Dear Prudence,
I am the president of a local community organization founded originally by immigrants of a certain ethnic group (think: the Something-American Society). I have been involved with the organization for many years, and it is a central component of my social life. We host a number of events annually that draw people from all backgrounds and bring a lot of joy to the community. While there is not an explicit rule that members of the board of directors have this ethnic background, currently everyone (myself included) is at least partially of that descent. Or so I thought.
My elderly father, curious to learn more about our ancestry, recently purchased a popular DNA testing kit. I didn’t think that anything would come as a surprise since, for my entire life, my family has passed down recipes and heirlooms from the aforementioned ethnic group, so I was shocked to receive a phone call from him that we are actually from a different background entirely. Complicating matters, these two groups have a long-standing history of animosity toward each other, with members of their U.S. diaspora having wildly different experiences in regard to treatment and discrimination. Not only has my identity been shaken, as this element of it was very personally significant to me, but I am torn as to how to approach it in regard to the position I hold in this local organization.
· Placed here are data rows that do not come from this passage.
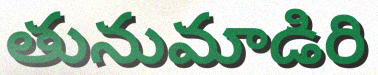
తునుమాడిరి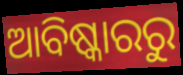
ଆବିଷ୍କାରରୁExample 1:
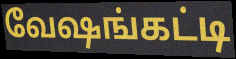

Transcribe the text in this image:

வேஷங்கட்டி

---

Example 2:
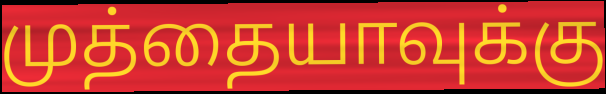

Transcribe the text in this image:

முத்தையாவுக்கு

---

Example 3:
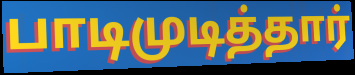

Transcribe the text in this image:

பாடிமுடித்தார்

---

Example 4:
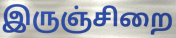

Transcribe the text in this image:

இருஞ்சிறை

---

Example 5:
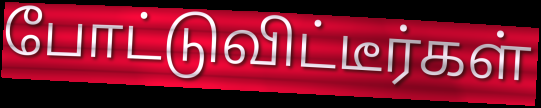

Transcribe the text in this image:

போட்டுவிட்டீர்கள்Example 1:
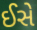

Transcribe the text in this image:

ઈસે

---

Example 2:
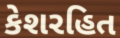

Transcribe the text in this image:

કેશરહિત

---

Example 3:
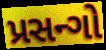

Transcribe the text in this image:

પ્રસન્ગો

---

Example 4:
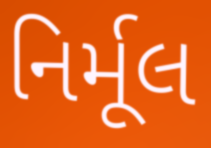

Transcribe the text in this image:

નિર્મૂલ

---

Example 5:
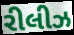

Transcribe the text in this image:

રીલીઝ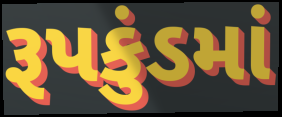
રૂપકુંડમાં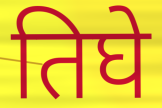
तिघे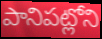
పానిపట్లోనిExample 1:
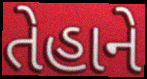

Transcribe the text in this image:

તેહાને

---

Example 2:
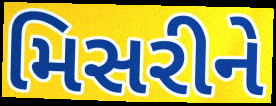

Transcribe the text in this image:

મિસરીને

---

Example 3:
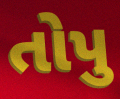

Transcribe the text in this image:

તોપુ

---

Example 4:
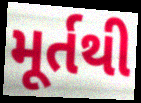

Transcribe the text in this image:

મૂર્તથી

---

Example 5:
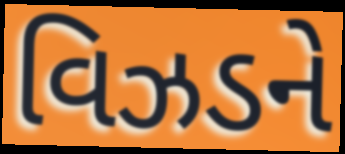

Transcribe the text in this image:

વિઝડને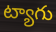
ట్యాగు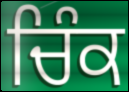
ਚਿੰਕ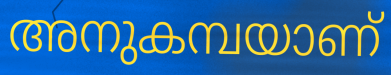
അനുകമ്പയാണ്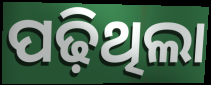
ପଢ଼ିଥିଲା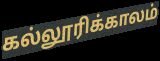
கல்லூரிக்காலம்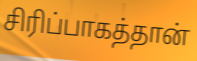
சிரிப்பாகத்தான்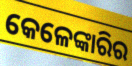
କେଳେଙ୍କାରିରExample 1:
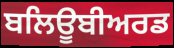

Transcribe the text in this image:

ਬਲਿਊਬੀਅਰਡ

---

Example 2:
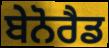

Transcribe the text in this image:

ਬੇਨੋਰੈਡ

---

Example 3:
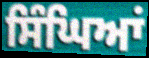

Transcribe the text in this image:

ਸਿੰਘਿਆਂ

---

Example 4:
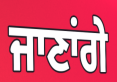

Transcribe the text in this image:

ਜਾਣਾਂਗੇ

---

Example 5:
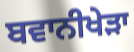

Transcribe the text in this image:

ਬਵਾਨੀਖੇੜਾ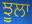
ਝੂਲਾ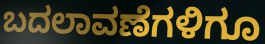
ಬದಲಾವಣೆಗಳಿಗೂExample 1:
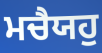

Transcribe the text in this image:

ਮਚੈਯਹੁ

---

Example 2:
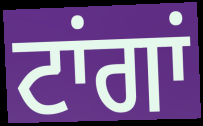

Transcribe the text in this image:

ਟਾਂਗਾਂ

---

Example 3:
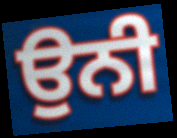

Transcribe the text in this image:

ਉਨੀ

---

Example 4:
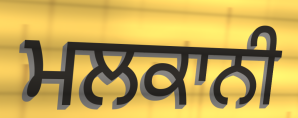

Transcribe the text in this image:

ਮਲਕਾਨੀ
Nothing about me or my ability to lead and participate in the group has changed, but I worry that not disclosing this discovery is dishonest. If I do disclose, however, I worry that my standing in the group could be, at worst, compromised or, at best, confusing to others who may be interested in convening with those who share a similar background. I have not shared this with anyone yet other than my husband, because while there are individuals in this organization I have known for years and do trust, our town is relatively small, and gossip is inevitable. Do I have an ethical obligation to disclose these findings? I want to handle this with integrity, but this group means a lot to me, and the thought of my relationship to it changing because of this is painful. How should I proceed?